Overnight, cooler inflation reads from China — Producer Price Index (PPI) +2.3% from +4.2% earlier — mark the first time in a while that PPI figures are coming in lower than Consumer Price Index (CPI). Rolling shutdowns, which continue to this day, are clearly hampering productivity, and we saw just yesterday China cut its interest rate 2%, at a time when most large economies in the West are raising rates. Anything to achieve some equilibrium on the global markets, right?

Next week we have a couple days where there are clusters of fresh, important data — none moreso than Tuesday’s U.S. CPI print for August. This will be the final CPI report before the next Fed meeting on monetary policy, and a significant pullback from +8.5% (headline, year over year) might be the last chance to change the Fed’s mind to increase the Fed funds rate 50 basis points (bps) instead of 75. Therefore, the weaker the headline CPI numbers, the better the chance for a Tuesday rally.

We’ll also see new Retail Sales, Philly Fed and Empire State surveys, Import/Export Prices, Industrial Production and Weekly Jobless Claims numbers, all on Thursday of next week. Like last month’s CPI, July Retail Sales were unchanged month over month. Imports and Empire State both wallowed in negative territory a month ago. No single one of these data points are as important as CPI, but they do offer more tea leaves to read.

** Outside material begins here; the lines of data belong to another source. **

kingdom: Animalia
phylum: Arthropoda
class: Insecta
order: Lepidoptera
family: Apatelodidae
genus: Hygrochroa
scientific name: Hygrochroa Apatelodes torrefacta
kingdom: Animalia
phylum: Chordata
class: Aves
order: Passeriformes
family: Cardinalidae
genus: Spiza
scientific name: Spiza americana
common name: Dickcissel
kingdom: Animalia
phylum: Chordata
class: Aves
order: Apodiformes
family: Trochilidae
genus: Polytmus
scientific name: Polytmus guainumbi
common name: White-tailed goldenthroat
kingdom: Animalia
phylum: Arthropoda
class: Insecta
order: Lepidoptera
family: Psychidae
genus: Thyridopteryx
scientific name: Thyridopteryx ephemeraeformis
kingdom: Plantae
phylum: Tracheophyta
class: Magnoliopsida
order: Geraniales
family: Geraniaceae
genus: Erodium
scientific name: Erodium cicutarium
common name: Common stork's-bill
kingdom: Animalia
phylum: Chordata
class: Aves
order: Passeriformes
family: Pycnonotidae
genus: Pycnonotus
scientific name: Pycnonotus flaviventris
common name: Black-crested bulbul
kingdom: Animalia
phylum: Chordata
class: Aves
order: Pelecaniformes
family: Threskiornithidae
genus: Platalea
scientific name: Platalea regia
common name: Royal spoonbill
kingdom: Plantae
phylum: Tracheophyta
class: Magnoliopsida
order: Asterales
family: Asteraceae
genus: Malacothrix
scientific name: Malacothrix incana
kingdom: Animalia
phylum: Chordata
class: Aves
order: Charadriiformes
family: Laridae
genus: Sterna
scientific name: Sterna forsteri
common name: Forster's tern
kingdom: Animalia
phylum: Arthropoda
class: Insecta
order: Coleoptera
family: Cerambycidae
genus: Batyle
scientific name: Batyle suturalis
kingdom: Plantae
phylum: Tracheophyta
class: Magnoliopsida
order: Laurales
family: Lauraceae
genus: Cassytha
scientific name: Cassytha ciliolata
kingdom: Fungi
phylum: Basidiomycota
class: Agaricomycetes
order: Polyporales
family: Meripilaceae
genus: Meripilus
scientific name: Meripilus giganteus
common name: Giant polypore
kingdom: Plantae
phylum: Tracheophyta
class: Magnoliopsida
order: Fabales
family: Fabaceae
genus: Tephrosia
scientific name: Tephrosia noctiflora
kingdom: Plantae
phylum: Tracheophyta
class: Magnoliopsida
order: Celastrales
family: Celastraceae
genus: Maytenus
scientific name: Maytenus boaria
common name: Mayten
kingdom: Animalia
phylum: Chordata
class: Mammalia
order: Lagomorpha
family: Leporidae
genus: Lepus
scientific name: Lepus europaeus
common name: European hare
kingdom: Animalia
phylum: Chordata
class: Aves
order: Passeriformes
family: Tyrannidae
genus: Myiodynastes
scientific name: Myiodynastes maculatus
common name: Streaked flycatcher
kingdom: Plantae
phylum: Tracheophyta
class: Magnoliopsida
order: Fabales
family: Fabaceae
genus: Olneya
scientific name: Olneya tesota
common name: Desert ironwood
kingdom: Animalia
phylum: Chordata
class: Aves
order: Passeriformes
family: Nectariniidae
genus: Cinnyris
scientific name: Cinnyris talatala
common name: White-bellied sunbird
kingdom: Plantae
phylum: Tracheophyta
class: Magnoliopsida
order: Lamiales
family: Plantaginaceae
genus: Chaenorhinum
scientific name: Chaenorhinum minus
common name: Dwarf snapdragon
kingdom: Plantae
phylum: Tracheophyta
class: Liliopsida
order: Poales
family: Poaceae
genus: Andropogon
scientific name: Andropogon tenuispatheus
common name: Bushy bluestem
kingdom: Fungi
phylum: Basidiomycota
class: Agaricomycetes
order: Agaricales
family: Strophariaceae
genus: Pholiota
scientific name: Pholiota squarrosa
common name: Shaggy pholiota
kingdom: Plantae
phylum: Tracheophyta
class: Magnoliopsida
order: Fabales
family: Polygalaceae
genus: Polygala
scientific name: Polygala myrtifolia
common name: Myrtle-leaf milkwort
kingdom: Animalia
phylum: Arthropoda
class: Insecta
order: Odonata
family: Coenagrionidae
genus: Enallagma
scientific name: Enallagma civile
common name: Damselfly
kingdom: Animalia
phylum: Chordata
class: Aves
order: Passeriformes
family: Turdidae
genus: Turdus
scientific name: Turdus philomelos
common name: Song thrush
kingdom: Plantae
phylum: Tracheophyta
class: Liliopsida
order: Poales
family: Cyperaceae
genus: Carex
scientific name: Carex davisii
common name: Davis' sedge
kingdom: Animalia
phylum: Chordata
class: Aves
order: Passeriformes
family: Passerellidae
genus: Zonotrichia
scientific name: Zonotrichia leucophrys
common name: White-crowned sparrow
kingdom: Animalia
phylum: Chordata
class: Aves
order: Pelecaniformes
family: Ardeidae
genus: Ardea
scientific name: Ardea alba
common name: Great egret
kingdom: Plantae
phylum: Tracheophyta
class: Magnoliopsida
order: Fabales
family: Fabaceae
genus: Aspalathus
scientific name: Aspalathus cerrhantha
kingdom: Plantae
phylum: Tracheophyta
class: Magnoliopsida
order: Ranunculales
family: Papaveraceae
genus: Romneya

Ahead of today’s opening bell, supermarket giant Kroger (KR - Free Report) posted a strong beat-and-raise for its fiscal Q3 report: earnings of an even $1.00 per share outpaced the 83 cents expected in the Zacks consensus, while sales of $34.64 billion surpassed the $34.41 billion, for +9.3% full-year growth. Current-year earnings guidance has been bumped up a full dime, to a range of $3.95-4.05 per share.

Same-store sales came in stronger than expected: +5.8% from +4.6% expected, with guidance now upped 100 bps to a 4-4.5% range. Kroger took a Zacks Rank #2 (Buy) into its earnings release, and shares immediately sprang +4% in early trading. Shares have cooled a bit, but remain +7% year to date.